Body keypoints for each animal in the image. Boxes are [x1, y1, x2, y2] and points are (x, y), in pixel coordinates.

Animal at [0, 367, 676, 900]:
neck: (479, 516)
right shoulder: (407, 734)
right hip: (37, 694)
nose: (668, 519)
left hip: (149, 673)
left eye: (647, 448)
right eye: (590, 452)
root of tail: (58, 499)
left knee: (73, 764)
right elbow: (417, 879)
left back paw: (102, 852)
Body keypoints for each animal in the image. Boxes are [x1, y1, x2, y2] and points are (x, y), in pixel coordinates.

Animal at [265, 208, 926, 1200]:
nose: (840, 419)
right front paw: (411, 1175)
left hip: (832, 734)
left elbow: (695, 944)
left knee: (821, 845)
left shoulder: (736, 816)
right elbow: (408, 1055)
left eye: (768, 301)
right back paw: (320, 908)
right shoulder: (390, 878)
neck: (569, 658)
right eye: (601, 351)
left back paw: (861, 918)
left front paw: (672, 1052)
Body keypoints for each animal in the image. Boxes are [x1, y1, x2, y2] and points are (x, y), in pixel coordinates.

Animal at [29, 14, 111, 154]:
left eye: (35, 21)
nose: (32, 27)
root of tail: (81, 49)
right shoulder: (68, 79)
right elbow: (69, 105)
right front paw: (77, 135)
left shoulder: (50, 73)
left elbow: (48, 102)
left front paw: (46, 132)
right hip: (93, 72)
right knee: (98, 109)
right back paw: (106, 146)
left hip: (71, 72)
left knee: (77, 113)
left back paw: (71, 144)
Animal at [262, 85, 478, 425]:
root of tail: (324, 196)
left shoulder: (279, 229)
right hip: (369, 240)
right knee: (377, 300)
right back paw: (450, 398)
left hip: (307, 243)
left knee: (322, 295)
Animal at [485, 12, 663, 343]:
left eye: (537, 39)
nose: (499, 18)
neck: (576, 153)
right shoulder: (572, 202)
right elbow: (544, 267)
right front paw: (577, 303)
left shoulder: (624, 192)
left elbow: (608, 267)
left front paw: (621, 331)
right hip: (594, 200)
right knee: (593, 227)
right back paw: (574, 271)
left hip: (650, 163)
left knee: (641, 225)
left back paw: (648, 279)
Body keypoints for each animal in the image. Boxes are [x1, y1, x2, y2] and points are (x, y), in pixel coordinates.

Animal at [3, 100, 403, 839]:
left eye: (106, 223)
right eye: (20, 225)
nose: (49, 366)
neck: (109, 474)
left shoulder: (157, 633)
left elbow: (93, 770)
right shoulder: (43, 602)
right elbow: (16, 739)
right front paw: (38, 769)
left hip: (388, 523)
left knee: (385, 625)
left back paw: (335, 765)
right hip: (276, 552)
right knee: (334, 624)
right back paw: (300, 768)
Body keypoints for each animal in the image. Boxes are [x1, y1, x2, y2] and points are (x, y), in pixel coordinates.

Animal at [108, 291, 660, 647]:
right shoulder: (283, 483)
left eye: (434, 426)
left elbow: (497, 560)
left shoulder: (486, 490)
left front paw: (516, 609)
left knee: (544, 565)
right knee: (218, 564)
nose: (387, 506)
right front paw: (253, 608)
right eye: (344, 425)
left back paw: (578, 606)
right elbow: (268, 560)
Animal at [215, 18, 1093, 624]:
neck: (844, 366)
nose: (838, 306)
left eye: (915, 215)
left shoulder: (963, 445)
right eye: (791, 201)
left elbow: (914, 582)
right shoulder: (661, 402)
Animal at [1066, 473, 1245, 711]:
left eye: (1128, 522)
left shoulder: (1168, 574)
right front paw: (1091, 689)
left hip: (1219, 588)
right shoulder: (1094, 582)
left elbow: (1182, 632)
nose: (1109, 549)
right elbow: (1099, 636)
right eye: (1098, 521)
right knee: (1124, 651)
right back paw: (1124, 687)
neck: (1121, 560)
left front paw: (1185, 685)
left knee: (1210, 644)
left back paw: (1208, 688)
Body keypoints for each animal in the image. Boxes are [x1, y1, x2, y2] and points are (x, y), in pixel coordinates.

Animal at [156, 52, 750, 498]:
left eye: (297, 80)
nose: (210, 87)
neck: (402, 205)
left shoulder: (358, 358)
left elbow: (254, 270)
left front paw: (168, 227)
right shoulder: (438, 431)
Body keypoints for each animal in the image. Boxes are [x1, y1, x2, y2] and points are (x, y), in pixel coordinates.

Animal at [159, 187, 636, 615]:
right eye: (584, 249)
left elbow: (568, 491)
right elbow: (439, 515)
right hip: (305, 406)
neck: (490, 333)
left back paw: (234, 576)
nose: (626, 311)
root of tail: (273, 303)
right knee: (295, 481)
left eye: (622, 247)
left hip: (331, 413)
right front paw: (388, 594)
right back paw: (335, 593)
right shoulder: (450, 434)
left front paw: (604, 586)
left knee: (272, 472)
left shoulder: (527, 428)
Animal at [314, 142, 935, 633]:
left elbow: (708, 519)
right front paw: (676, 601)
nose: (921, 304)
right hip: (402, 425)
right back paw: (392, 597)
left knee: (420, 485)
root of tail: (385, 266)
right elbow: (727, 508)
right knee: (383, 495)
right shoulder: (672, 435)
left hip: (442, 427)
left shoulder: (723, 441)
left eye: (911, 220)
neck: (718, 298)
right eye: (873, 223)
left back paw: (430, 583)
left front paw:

○ ○ ○ ○ ○ ○ ○

» PROBLEM STATEMENT
Copy out the lines above exactly, beginning at the one that contains "right knee: (218, 564)" and ending at the one that contains "left hip: (1219, 588)".

» SOLUTION
right knee: (218, 564)
nose: (387, 506)
right front paw: (253, 608)
right eye: (344, 425)
left back paw: (578, 606)
right elbow: (268, 560)
Animal at [215, 18, 1093, 624]:
neck: (844, 366)
nose: (838, 306)
left eye: (915, 215)
left shoulder: (963, 445)
right eye: (791, 201)
left elbow: (914, 582)
right shoulder: (661, 402)
Animal at [1066, 473, 1245, 711]:
left eye: (1128, 522)
left shoulder: (1168, 574)
right front paw: (1091, 689)
left hip: (1219, 588)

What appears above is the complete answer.